DOCUMENT SECTION:
In preparation for the main offensive, PAF Mirages fervently conducted photo recce missions along Ferozepur-Kot Kapura, Ferozepur-Fazilka and Fazilka-Muktasar railway networks, as well as in general areas of Ferozepur and Sri Ganganagar, for the latest disposition of forces. An important mission involved recce of crossing points over Gang Canal for a careful scrutiny of obstacles across the waterway that could possibly impede the movement of II Corps. The main offensive could, however, not materialise as explained later, and most of the photo recce effort was rendered worthless. Two pilots who played a sterling role in the photo recce operations were the squadron’s ‘slide rule wizards’, Sqn Ldr Farooq Umar and Flt Lt Najib Akhtar. Of the 30 photo recce sorties (besides 15 escorts) flown by No 5 Squadron before and during the war, 22 were considered successful. [3] Although most of the singleton recce Mirages were escorted by another Mirage, yet some of the missions had to be aborted due to intense enemy air activity. In Shakargarh Sector, a few night recce missions were attempted with partial success. In one such mission on the night of 11 December, an IAF MiG-21 scrambled to intercept a Mirage flown by Sqn Ldr Farooq Umar, ended up shooting down one of its own MiG-21s flown by Flt Lt A B Dhavle, which was patrolling in the vicinity. Four-odd Bomb Damage Assessment missions were also flown following the initial strikes on runways. These helped in better planning of subsequent airfield strike missions.

Interdiction of Supplies

One of the hugely successful missions of the war was an attack on Mukerian Railway Station. On 15 December, Wg Cdr Hakimullah was tasked to lead a four-ship mission to attack Bhangala Railway Station on Jalandhar-Pathankot railway line. After pulling up for the attack, he was dismayed to discover that there was no rolling stock in sight, but he decided to try his luck further south along the railway line. Having flown a mere 30 seconds, he overflew Mukerian Railway Station which was bustling with trains. Peeling off into the attack pattern, the four Mirages set themselves for single-pass dive attacks with two 750-lb bombs each. According to Hakimullah’s estimate, there were at least 100 freight bogies latched to different trains berthed adjacent to each other. The Mirages released their bombs one by one, though No 4, who had hung ordnance, pulled off dry. The impact of the bombs on fuel and ammunition laden trains was so furious that the blasts shook the aircraft; No 2’s drop tanks sheared off with the shock wave but he was able to fly back without any further damage. The Mirages had so far been striking at shallow targets, but with the time for the main offensive running out, it was decided to use them more audaciously. It was ironic that one of the most significant interdiction missions was also the one and only flown by Mirages, before the curtain fell two days later.

PROVIDED DATA:
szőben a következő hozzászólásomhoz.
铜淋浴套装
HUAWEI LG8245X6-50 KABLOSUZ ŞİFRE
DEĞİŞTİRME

TASKS:
1 – Render this sentence from the Mirage operations text in Spanish: "One of the hugely successful missions of the war was an attack on Mukerian Railway Station."
2 – Name every pilot the Mirage operations text mentions by rank and name, giving each rank as it appears.
Rely only on the Mirage operations text, not on the data.

EXERCISE RESULTS:
1 – Una de las misiones enormemente exitosas de la guerra fue un ataque contra la estación de ferrocarril de Mukerian.

2 –
Sqn Ldr Farooq Umar
Flt Lt Najib Akhtar
Flt Lt A B Dhavle
Wg Cdr Hakimullah